Quando o período chuvoso chega, os moradores da região metropolitana do Recife se preparam para os alagamentos, um problema recorrente. O trânsito, já difícil, se agrava, mas os impactos vão além disso. Moradores de áreas ribeirinhas, especialmente os que vivem em situação de vulnerabilidade social, são os mais afetados. A falta de planejamento urbano e de soluções para o escoamento da água contribui para danos econômicos e sociais.
Segundo Alencar de Sá, professor de Geografia do Colégio Motivo, é importante entender o contexto histórico da cidade. "Situada numa planície fluviomarinha, com apenas 4 metros acima do nível do mar, a capital Pernambucana registra problemas de enchentes e alagamentos desde os primórdios da fundação, com registros desses eventos no período holandês. O crescimento sem planejamento levou a cidade a aterrar seus manguezais, canalizar córregos e rios, impedindo o fluxo natural das águas. Somado a isso, um sistema de micro e macro drenagem antigo e sem manutenção é agravado com o descarte irregular de lixo, que entope canaletas e tubulações", explica.

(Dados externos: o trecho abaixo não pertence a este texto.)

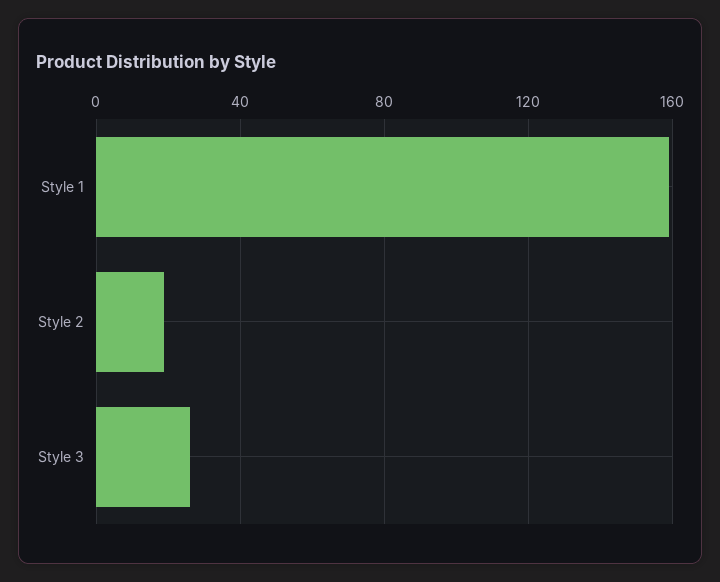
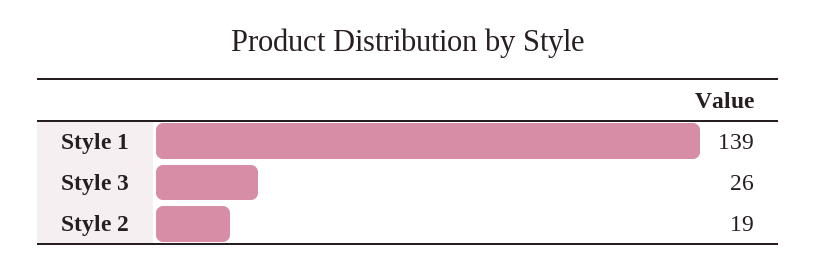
Style 1: 160 -> 139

O problema do alagamento é agravado pelo assoreamento dos rios, que ocorre quando sedimentos se acumulam no leito dos cursos d'água. Esse processo é intensificado pelo desmatamento das matas ciliares, que protegem as margens dos rios, e pelo lixo jogado nos canais fluviais, impedindo o escoamento das águas da chuva.
Alencar destaca ainda que a quantidade de chuva que a cidade do Recife recebeu entre a madrugada e a manhã do dia 05 de fevereiro de 2025 traria transtornos até mesmo em cidades bem planejadas do ponto de vista de drenagem e escoamento das águas. “Sistemas climáticos como a Zona de Convergência Intertropical (ZCIT) e o Vórtice Ciclônicos de Altos Níveis (VCAN) tem trazido, já entre janeiro e fevereiro de 2025. O acumulado nesses primeiros dois meses do ano já supera a média esperada, tendo como referência os últimos 20 anos. As mudanças climáticas têm promovido chuvas cada vez mais intensas em poucas horas, e essa realidade se repete com frequência na última década”, afirma.

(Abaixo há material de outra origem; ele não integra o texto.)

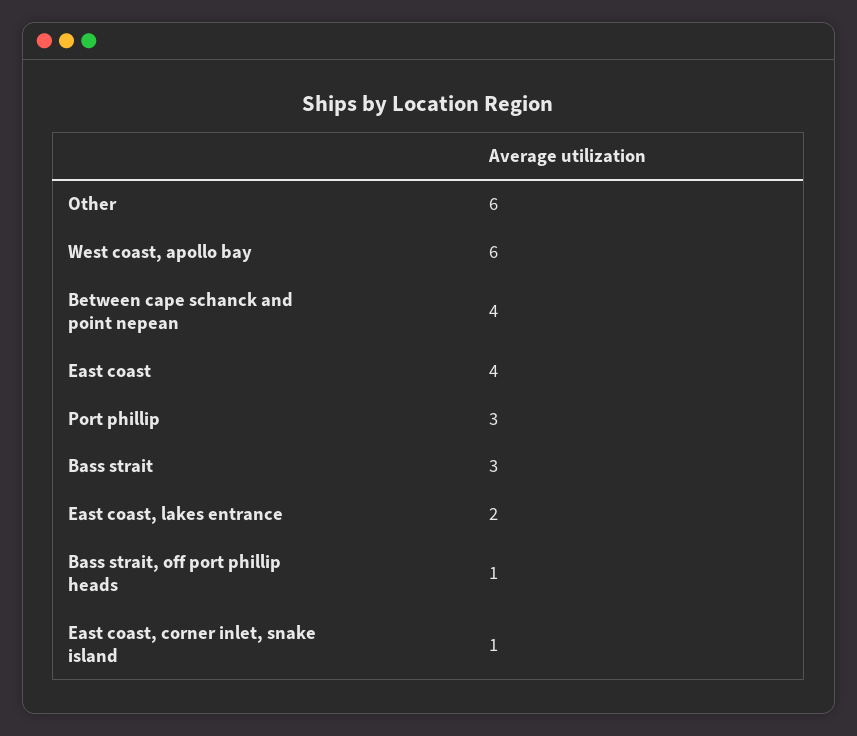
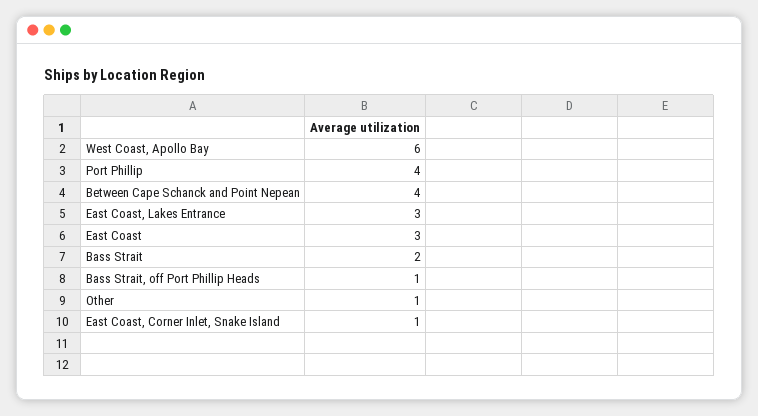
Other: 6 -> 1
East coast: 4 -> 3
Port phillip: 3 -> 4
Bass strait: 3 -> 2
East coast, lakes entrance: 2 -> 3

Os alagamentos no Recife têm causas naturais e humanas, sendo as ações do homem as que mais intensificam o problema, especialmente em uma cidade construída sobre um ecossistema de manguezal.
Há soluções para os alagamentos no Recife?
Sim, segundo de Sá, a situação da cidade já melhorou bastante nas últimas décadas. “Hoje vivemos com alagamentos pontuais durante os dias de chuva, porém a cidade volta a normalidade em poucas horas. Durante o século XX, a capital vivia com o medo constante das enchentes do Capibaribe. Recebendo muita água durante o seu percurso até o Recife, e chegando na cidade com seu leito estreito e assoreado, o rio Capibaribe transbordava, danificava pontes e inundava o centro urbano por dias. Uma das maiores cheias foi a de 1975, em que, segundo jornais da época, a cidade ficou 3 dias inundada com 70% debaixo de água. Foi nesse ano que um boato do rompimento da barragem de Tapacurá levou pânico às pessoas, dias após a enchente. As cheias do Capibaribe foram controladas graças à construção de barragens de contenção de Tapacurá e Carpina”, acrescenta o professor.
Para o geógrafo, outras medidas estruturais e educativas podem ajudar a reduzir a frequência dos alagamentos ainda mais. "Segundo relatório das Nações Unidas, o Recife é a 16ª cidade do mundo mais vulnerável às mudanças climáticas, devido a sua baixa altimetria. Portanto, a solução para os problemas da cidade em relação aos alagamentos vão muito além da troca de tubulações: vamos precisar de obras estruturantes para o controle dos níveis de água dos canais, e obviamente de uma forte educação ambiental para evitar o descarte de lixo, a retirada das matas ciliares que favorecem o assoreamento e evitam o transbordamento dos cursos de água", conclui o professor.